At dawn, from the hills, I watched the Suvla Bay Landing spread out in a magnificent panorama before me. I saw the sea, usually just specked with a few small trawlers and a monitor or destroyer, covered with warships and transports and craft of all descriptions. I discerned through the pale morning light the barges and boats, close inshore, discharging troops round the Suvla Bay and Nebrunesi Point. As the sun mounted over the crest of Hill 971, the rays caught the rigging and masts and brasswork of the ships, and they shone and reflected lights towards the fleeing Turks. I saw, too, the British troops pouring over the hills immediately surrounding the Salt Lake. The warships were firing steadily, and, when there was light enough, the observation balloon rose steadily, and stayed in the sky, until attacked by a hostile aeroplane. But, as if anticipating this event, our aeroplanes darted up, and the Taube fled precipitously, and descended in a terrific volplane down behind the high hills. The sea was alive with small pinnaces and boats from the ships. Hospital ships lay in a long line from Gaba Tepe to Suvla Bay. I counted six of them, and they were coming and going all day.

So during the rest of the day the two assaulting columns clung to what they had won—a great gain of 2 miles on the left of Anzac—and the new base at Suvla Bay was secured. But, while the first part of the British 9th Army Corps plans had been successful, and the Navy had achieved another magnificent feat in landing the troops, stores, water, and munitions round the shores of Suvla Bay, the newly landed army under Lieut.-General Stopford were held back all that long day on the very fringe of Salt Lake. I remember how anxiously from the various commanding positions we had gained we watched for the signs of the advance of that British column. Our line bent back sharply to the Damakjelik Hills, that had been captured early the previous night. I am not in a position to explain the delays that occurred on the beach round Nebrunesi Point. Turkish officers have stated how the first reports from their outposts at Suvla Bay, believed the landing to be only a feint. Also how two regiments of gendarmes had held back, with some few machine guns, the British Divisions advancing towards the Chocolate Hills (the first of the series of hills that ran right into Buyak Anafarta), the capture of which was so urgently needed by us to control the attack on the Abdel Rahman Bair ridge, and to protect and support the attack on the main peak, Hill 971.

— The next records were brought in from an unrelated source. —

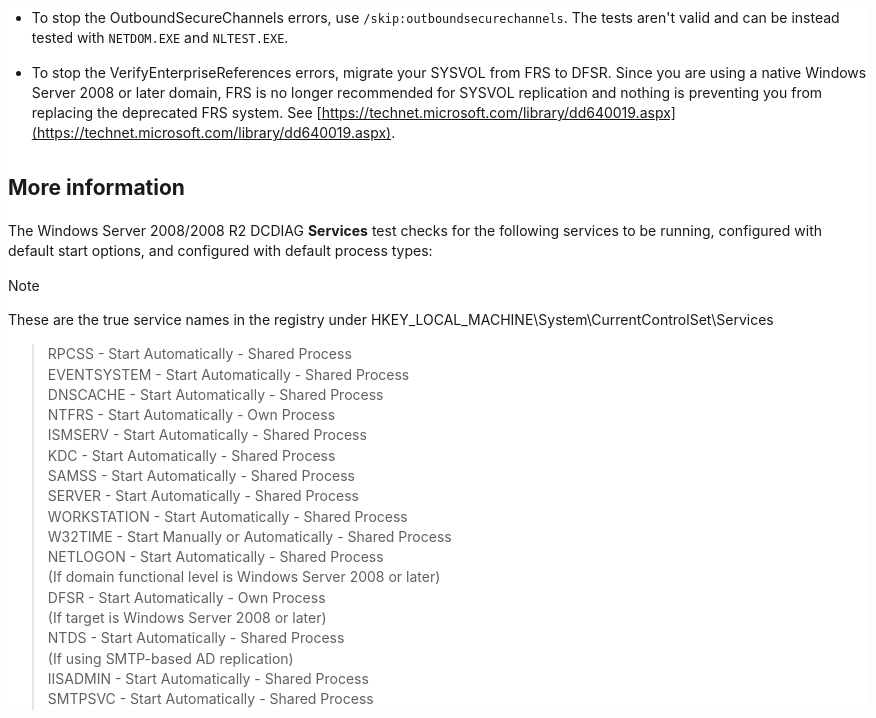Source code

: - To stop the OutboundSecureChannels errors, use `/skip:outboundsecurechannels`. The tests aren't valid and can be instead tested with `NETDOM.EXE` and `NLTEST.EXE`.

- To stop the VerifyEnterpriseReferences errors, migrate your SYSVOL from FRS to DFSR. Since you are using a native Windows Server 2008 or later domain, FRS is no longer recommended for SYSVOL replication and nothing is preventing you from replacing the deprecated FRS system. See [https://technet.microsoft.com/library/dd640019.aspx](https://technet.microsoft.com/library/dd640019.aspx).

## More information

The Windows Server 2008/2008 R2 DCDIAG **Services** test checks for the following services to be running, configured with default start options, and configured with default process types:
> [!Note]
> These are the true service names in the registry under HKEY_LOCAL_MACHINE\System\CurrentControlSet\Services

> RPCSS - Start Automatically - Shared Process  
EVENTSYSTEM - Start Automatically - Shared Process  
DNSCACHE - Start Automatically - Shared Process  
NTFRS - Start Automatically - Own Process  
ISMSERV - Start Automatically - Shared Process  
KDC - Start Automatically - Shared Process  
SAMSS - Start Automatically - Shared Process  
SERVER - Start Automatically - Shared Process  
WORKSTATION - Start Automatically - Shared Process  
W32TIME - Start Manually or Automatically - Shared Process  
NETLOGON - Start Automatically - Shared Process  
(If domain functional level is Windows Server 2008 or later)  
DFSR - Start Automatically - Own Process  
(If target is Windows Server 2008 or later)  
NTDS - Start Automatically - Shared Process  
(If using SMTP-based AD replication)  
IISADMIN - Start Automatically - Shared Process  
SMTPSVC - Start Automatically - Shared Process
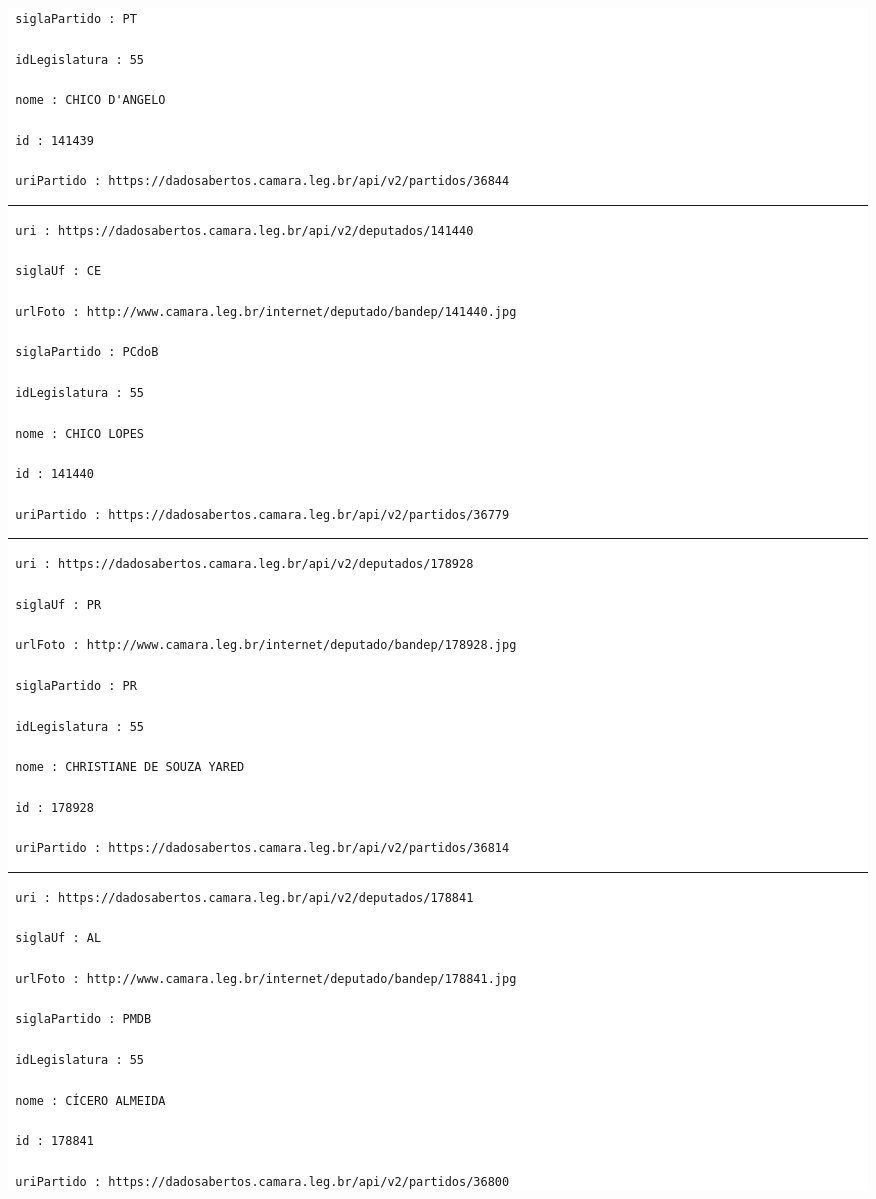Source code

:  	 siglaPartido : PT

 	 idLegislatura : 55

 	 nome : CHICO D'ANGELO

 	 id : 141439

 	 uriPartido : https://dadosabertos.camara.leg.br/api/v2/partidos/36844


 ------------------------------------------------------------

 	 uri : https://dadosabertos.camara.leg.br/api/v2/deputados/141440

 	 siglaUf : CE

 	 urlFoto : http://www.camara.leg.br/internet/deputado/bandep/141440.jpg

 	 siglaPartido : PCdoB

 	 idLegislatura : 55

 	 nome : CHICO LOPES

 	 id : 141440

 	 uriPartido : https://dadosabertos.camara.leg.br/api/v2/partidos/36779


 ------------------------------------------------------------

 	 uri : https://dadosabertos.camara.leg.br/api/v2/deputados/178928

 	 siglaUf : PR

 	 urlFoto : http://www.camara.leg.br/internet/deputado/bandep/178928.jpg

 	 siglaPartido : PR

 	 idLegislatura : 55

 	 nome : CHRISTIANE DE SOUZA YARED

 	 id : 178928

 	 uriPartido : https://dadosabertos.camara.leg.br/api/v2/partidos/36814


 ------------------------------------------------------------

 	 uri : https://dadosabertos.camara.leg.br/api/v2/deputados/178841

 	 siglaUf : AL

 	 urlFoto : http://www.camara.leg.br/internet/deputado/bandep/178841.jpg

 	 siglaPartido : PMDB

 	 idLegislatura : 55

 	 nome : CÍCERO ALMEIDA

 	 id : 178841

 	 uriPartido : https://dadosabertos.camara.leg.br/api/v2/partidos/36800
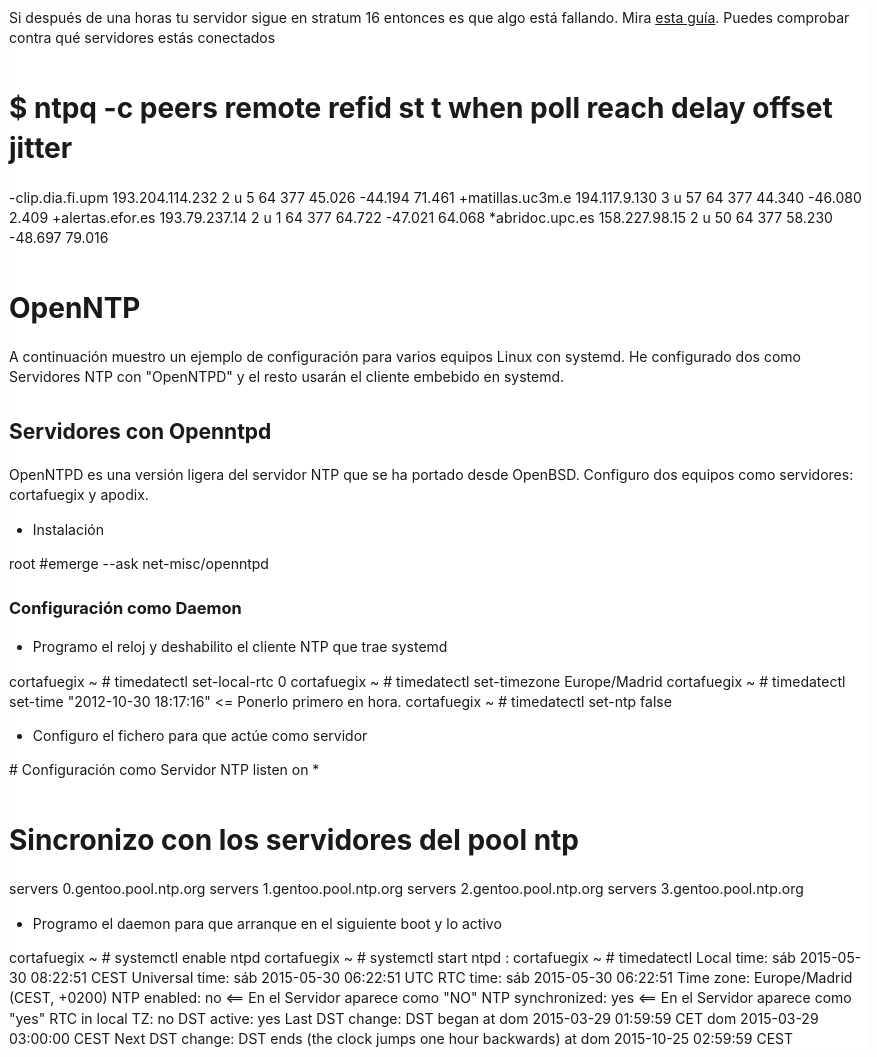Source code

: Si después de una horas tu servidor sigue en stratum 16 entonces es que algo está fallando. Mira [esta guía](http://en.gentoo-wiki.com/wiki/NTP#Troubleshooting). Puedes comprobar contra qué servidores estás conectados

$ ntpq -c peers
     remote           refid      st t when poll reach   delay   offset  jitter
==============================================================================
-clip.dia.fi.upm 193.204.114.232  2 u    5   64  377   45.026  -44.194  71.461
+matillas.uc3m.e 194.117.9.130    3 u   57   64  377   44.340  -46.080   2.409
+alertas.efor.es 193.79.237.14    2 u    1   64  377   64.722  -47.021  64.068
\*abridoc.upc.es  158.227.98.15    2 u   50   64  377   58.230  -48.697  79.016

# OpenNTP

A continuación muestro un ejemplo de configuración para varios equipos Linux con systemd. He configurado dos como Servidores NTP con "OpenNTPD" y el resto usarán el cliente embebido en systemd.

## Servidores con Openntpd

OpenNTPD es una versión ligera del servidor NTP que se ha portado desde OpenBSD. Configuro dos equipos como servidores: cortafuegix y apodix.

- Instalación

root #emerge --ask net-misc/openntpd

### Configuración como Daemon

- Programo el reloj y deshabilito el cliente NTP que trae systemd

cortafuegix ~ # timedatectl set-local-rtc 0
cortafuegix ~ # timedatectl set-timezone Europe/Madrid
cortafuegix ~ # timedatectl set-time "2012-10-30 18:17:16" <= Ponerlo primero en hora.
cortafuegix ~ # timedatectl set-ntp false

- Configuro el fichero para que actúe como servidor

\# Configuración como Servidor NTP
listen on \*

# Sincronizo con los servidores del pool ntp
servers 0.gentoo.pool.ntp.org
servers 1.gentoo.pool.ntp.org
servers 2.gentoo.pool.ntp.org
servers 3.gentoo.pool.ntp.org

- Programo el daemon para que arranque en el siguiente boot y lo activo

cortafuegix ~ # systemctl enable ntpd
cortafuegix ~ # systemctl start ntpd
:
cortafuegix ~ # timedatectl
      Local time: sáb 2015-05-30 08:22:51 CEST
  Universal time: sáb 2015-05-30 06:22:51 UTC
        RTC time: sáb 2015-05-30 06:22:51
       Time zone: Europe/Madrid (CEST, +0200)
     NTP enabled: no                           <== En el Servidor aparece como "NO"
NTP synchronized: yes                          <== En el Servidor aparece como "yes"
 RTC in local TZ: no
      DST active: yes
 Last DST change: DST began at
                  dom 2015-03-29 01:59:59 CET
                  dom 2015-03-29 03:00:00 CEST
 Next DST change: DST ends (the clock jumps one hour backwards) at
                  dom 2015-10-25 02:59:59 CEST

The great offensive had been auspiciously launched; it had gone well till dawn, in spite of the terrible difficulties of the maze of hills that clustered beneath the Sari Bair ridge. The new expedition had been landed, and had been left an open door to pass through (if it had but had the "punch") into the heart of the Turkish main positions. It is not too much to say that the Turks were thoroughly alarmed, surprised, and bewildered; they knew not now at which spot the great attack was to come. They had massed all their main forces at Cape Helles for an offensive there. Their supports had been hurried up to Anzac. Their reserves were still only on their way up the peninsula, coming from Gallipoli to Suvla Bay. Ignorant of the impending landing, the enemy dashed battalion after battalion against the captured Lone Pine; they recoiled before the stubborn and gallant resistance of its garrison. But by the next dawn they had recovered from the shock, and their resistance had grown powerful. Even then it was not too late. General Hamilton anxiously hastened the final assault.